-- PROBLEM STATEMENT --
Switch "Source code" to "Original markup" throughout the records below, and reproduce all their lines with no other change.

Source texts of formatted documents
──────────────────────────────

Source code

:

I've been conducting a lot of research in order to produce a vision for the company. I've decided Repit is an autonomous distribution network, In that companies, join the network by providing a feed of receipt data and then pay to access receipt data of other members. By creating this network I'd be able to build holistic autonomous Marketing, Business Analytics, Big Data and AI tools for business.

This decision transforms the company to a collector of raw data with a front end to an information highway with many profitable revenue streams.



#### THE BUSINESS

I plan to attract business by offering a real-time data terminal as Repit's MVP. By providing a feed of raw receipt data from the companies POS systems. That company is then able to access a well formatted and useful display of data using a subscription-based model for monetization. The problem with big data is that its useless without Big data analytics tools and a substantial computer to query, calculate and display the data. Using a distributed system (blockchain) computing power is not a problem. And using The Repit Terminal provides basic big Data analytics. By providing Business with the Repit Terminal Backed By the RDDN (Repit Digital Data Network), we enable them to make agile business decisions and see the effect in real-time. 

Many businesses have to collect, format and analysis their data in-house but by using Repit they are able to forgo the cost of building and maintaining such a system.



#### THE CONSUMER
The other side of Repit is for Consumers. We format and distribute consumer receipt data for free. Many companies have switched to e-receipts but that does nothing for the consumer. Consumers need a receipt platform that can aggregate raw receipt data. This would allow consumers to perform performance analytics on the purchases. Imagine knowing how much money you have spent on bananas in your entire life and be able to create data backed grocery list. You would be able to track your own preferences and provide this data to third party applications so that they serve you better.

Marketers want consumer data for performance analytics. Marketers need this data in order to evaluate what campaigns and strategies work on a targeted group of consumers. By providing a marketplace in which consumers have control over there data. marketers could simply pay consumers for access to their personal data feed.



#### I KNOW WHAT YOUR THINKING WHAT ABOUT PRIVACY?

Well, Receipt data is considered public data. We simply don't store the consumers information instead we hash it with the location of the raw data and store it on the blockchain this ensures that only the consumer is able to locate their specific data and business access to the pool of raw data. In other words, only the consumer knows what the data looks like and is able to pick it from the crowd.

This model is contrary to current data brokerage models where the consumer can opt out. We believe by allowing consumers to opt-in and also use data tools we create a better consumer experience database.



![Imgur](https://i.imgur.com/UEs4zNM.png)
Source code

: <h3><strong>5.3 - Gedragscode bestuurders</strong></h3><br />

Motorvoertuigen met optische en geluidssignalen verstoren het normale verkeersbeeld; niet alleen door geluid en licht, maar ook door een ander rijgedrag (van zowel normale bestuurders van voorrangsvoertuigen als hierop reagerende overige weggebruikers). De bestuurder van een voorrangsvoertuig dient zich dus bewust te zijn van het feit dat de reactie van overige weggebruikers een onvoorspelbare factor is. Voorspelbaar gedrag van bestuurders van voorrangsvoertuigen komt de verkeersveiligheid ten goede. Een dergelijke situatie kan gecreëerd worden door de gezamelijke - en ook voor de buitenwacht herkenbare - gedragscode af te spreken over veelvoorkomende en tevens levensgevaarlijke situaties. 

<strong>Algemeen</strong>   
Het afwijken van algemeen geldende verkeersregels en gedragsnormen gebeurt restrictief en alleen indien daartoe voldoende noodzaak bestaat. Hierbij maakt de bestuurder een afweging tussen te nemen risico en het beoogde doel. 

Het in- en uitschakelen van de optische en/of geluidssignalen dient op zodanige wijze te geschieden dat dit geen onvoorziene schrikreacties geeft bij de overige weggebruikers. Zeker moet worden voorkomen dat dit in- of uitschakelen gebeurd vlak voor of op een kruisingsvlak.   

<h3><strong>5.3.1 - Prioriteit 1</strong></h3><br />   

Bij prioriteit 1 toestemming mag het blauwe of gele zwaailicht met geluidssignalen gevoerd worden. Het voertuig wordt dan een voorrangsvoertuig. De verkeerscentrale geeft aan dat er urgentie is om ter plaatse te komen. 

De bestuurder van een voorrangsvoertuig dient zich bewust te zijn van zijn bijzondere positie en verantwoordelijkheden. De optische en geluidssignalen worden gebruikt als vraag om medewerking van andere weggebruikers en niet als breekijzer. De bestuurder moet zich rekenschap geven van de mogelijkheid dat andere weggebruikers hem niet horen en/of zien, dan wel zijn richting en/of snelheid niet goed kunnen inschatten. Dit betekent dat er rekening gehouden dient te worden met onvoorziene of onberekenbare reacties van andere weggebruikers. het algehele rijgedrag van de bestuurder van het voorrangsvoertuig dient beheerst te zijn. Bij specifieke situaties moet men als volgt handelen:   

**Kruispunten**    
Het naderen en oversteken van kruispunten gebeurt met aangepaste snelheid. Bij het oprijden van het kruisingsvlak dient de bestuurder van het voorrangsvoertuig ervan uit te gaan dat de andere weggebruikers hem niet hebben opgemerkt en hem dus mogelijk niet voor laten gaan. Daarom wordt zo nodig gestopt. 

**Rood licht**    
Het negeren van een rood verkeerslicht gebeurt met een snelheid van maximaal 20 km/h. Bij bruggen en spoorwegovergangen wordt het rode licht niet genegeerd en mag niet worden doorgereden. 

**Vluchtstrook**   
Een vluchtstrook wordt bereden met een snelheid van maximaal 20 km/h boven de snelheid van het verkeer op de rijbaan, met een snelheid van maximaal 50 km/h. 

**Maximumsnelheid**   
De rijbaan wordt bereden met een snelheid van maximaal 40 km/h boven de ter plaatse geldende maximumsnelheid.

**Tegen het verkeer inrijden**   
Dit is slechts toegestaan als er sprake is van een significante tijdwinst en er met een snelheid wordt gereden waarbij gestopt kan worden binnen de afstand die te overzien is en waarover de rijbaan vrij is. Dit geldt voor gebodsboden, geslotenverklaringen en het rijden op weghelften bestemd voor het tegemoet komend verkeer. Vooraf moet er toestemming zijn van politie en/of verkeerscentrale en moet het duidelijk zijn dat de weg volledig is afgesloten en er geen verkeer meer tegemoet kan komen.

──────────────────────────────

-- SOLUTION FOR THIS EXERCISE --
Original markup

:

I've been conducting a lot of research in order to produce a vision for the company. I've decided Repit is an autonomous distribution network, In that companies, join the network by providing a feed of receipt data and then pay to access receipt data of other members. By creating this network I'd be able to build holistic autonomous Marketing, Business Analytics, Big Data and AI tools for business.

This decision transforms the company to a collector of raw data with a front end to an information highway with many profitable revenue streams.



#### THE BUSINESS

I plan to attract business by offering a real-time data terminal as Repit's MVP. By providing a feed of raw receipt data from the companies POS systems. That company is then able to access a well formatted and useful display of data using a subscription-based model for monetization. The problem with big data is that its useless without Big data analytics tools and a substantial computer to query, calculate and display the data. Using a distributed system (blockchain) computing power is not a problem. And using The Repit Terminal provides basic big Data analytics. By providing Business with the Repit Terminal Backed By the RDDN (Repit Digital Data Network), we enable them to make agile business decisions and see the effect in real-time. 

Many businesses have to collect, format and analysis their data in-house but by using Repit they are able to forgo the cost of building and maintaining such a system.



#### THE CONSUMER
The other side of Repit is for Consumers. We format and distribute consumer receipt data for free. Many companies have switched to e-receipts but that does nothing for the consumer. Consumers need a receipt platform that can aggregate raw receipt data. This would allow consumers to perform performance analytics on the purchases. Imagine knowing how much money you have spent on bananas in your entire life and be able to create data backed grocery list. You would be able to track your own preferences and provide this data to third party applications so that they serve you better.

Marketers want consumer data for performance analytics. Marketers need this data in order to evaluate what campaigns and strategies work on a targeted group of consumers. By providing a marketplace in which consumers have control over there data. marketers could simply pay consumers for access to their personal data feed.



#### I KNOW WHAT YOUR THINKING WHAT ABOUT PRIVACY?

Well, Receipt data is considered public data. We simply don't store the consumers information instead we hash it with the location of the raw data and store it on the blockchain this ensures that only the consumer is able to locate their specific data and business access to the pool of raw data. In other words, only the consumer knows what the data looks like and is able to pick it from the crowd.

This model is contrary to current data brokerage models where the consumer can opt out. We believe by allowing consumers to opt-in and also use data tools we create a better consumer experience database.



![Imgur](https://i.imgur.com/UEs4zNM.png)
Original markup

: <h3><strong>5.3 - Gedragscode bestuurders</strong></h3><br />

Motorvoertuigen met optische en geluidssignalen verstoren het normale verkeersbeeld; niet alleen door geluid en licht, maar ook door een ander rijgedrag (van zowel normale bestuurders van voorrangsvoertuigen als hierop reagerende overige weggebruikers). De bestuurder van een voorrangsvoertuig dient zich dus bewust te zijn van het feit dat de reactie van overige weggebruikers een onvoorspelbare factor is. Voorspelbaar gedrag van bestuurders van voorrangsvoertuigen komt de verkeersveiligheid ten goede. Een dergelijke situatie kan gecreëerd worden door de gezamelijke - en ook voor de buitenwacht herkenbare - gedragscode af te spreken over veelvoorkomende en tevens levensgevaarlijke situaties. 

<strong>Algemeen</strong>   
Het afwijken van algemeen geldende verkeersregels en gedragsnormen gebeurt restrictief en alleen indien daartoe voldoende noodzaak bestaat. Hierbij maakt de bestuurder een afweging tussen te nemen risico en het beoogde doel. 

Het in- en uitschakelen van de optische en/of geluidssignalen dient op zodanige wijze te geschieden dat dit geen onvoorziene schrikreacties geeft bij de overige weggebruikers. Zeker moet worden voorkomen dat dit in- of uitschakelen gebeurd vlak voor of op een kruisingsvlak.   

<h3><strong>5.3.1 - Prioriteit 1</strong></h3><br />   

Bij prioriteit 1 toestemming mag het blauwe of gele zwaailicht met geluidssignalen gevoerd worden. Het voertuig wordt dan een voorrangsvoertuig. De verkeerscentrale geeft aan dat er urgentie is om ter plaatse te komen. 

De bestuurder van een voorrangsvoertuig dient zich bewust te zijn van zijn bijzondere positie en verantwoordelijkheden. De optische en geluidssignalen worden gebruikt als vraag om medewerking van andere weggebruikers en niet als breekijzer. De bestuurder moet zich rekenschap geven van de mogelijkheid dat andere weggebruikers hem niet horen en/of zien, dan wel zijn richting en/of snelheid niet goed kunnen inschatten. Dit betekent dat er rekening gehouden dient te worden met onvoorziene of onberekenbare reacties van andere weggebruikers. het algehele rijgedrag van de bestuurder van het voorrangsvoertuig dient beheerst te zijn. Bij specifieke situaties moet men als volgt handelen:   

**Kruispunten**    
Het naderen en oversteken van kruispunten gebeurt met aangepaste snelheid. Bij het oprijden van het kruisingsvlak dient de bestuurder van het voorrangsvoertuig ervan uit te gaan dat de andere weggebruikers hem niet hebben opgemerkt en hem dus mogelijk niet voor laten gaan. Daarom wordt zo nodig gestopt. 

**Rood licht**    
Het negeren van een rood verkeerslicht gebeurt met een snelheid van maximaal 20 km/h. Bij bruggen en spoorwegovergangen wordt het rode licht niet genegeerd en mag niet worden doorgereden. 

**Vluchtstrook**   
Een vluchtstrook wordt bereden met een snelheid van maximaal 20 km/h boven de snelheid van het verkeer op de rijbaan, met een snelheid van maximaal 50 km/h. 

**Maximumsnelheid**   
De rijbaan wordt bereden met een snelheid van maximaal 40 km/h boven de ter plaatse geldende maximumsnelheid.

**Tegen het verkeer inrijden**   
Dit is slechts toegestaan als er sprake is van een significante tijdwinst en er met een snelheid wordt gereden waarbij gestopt kan worden binnen de afstand die te overzien is en waarover de rijbaan vrij is. Dit geldt voor gebodsboden, geslotenverklaringen en het rijden op weghelften bestemd voor het tegemoet komend verkeer. Vooraf moet er toestemming zijn van politie en/of verkeerscentrale en moet het duidelijk zijn dat de weg volledig is afgesloten en er geen verkeer meer tegemoet kan komen.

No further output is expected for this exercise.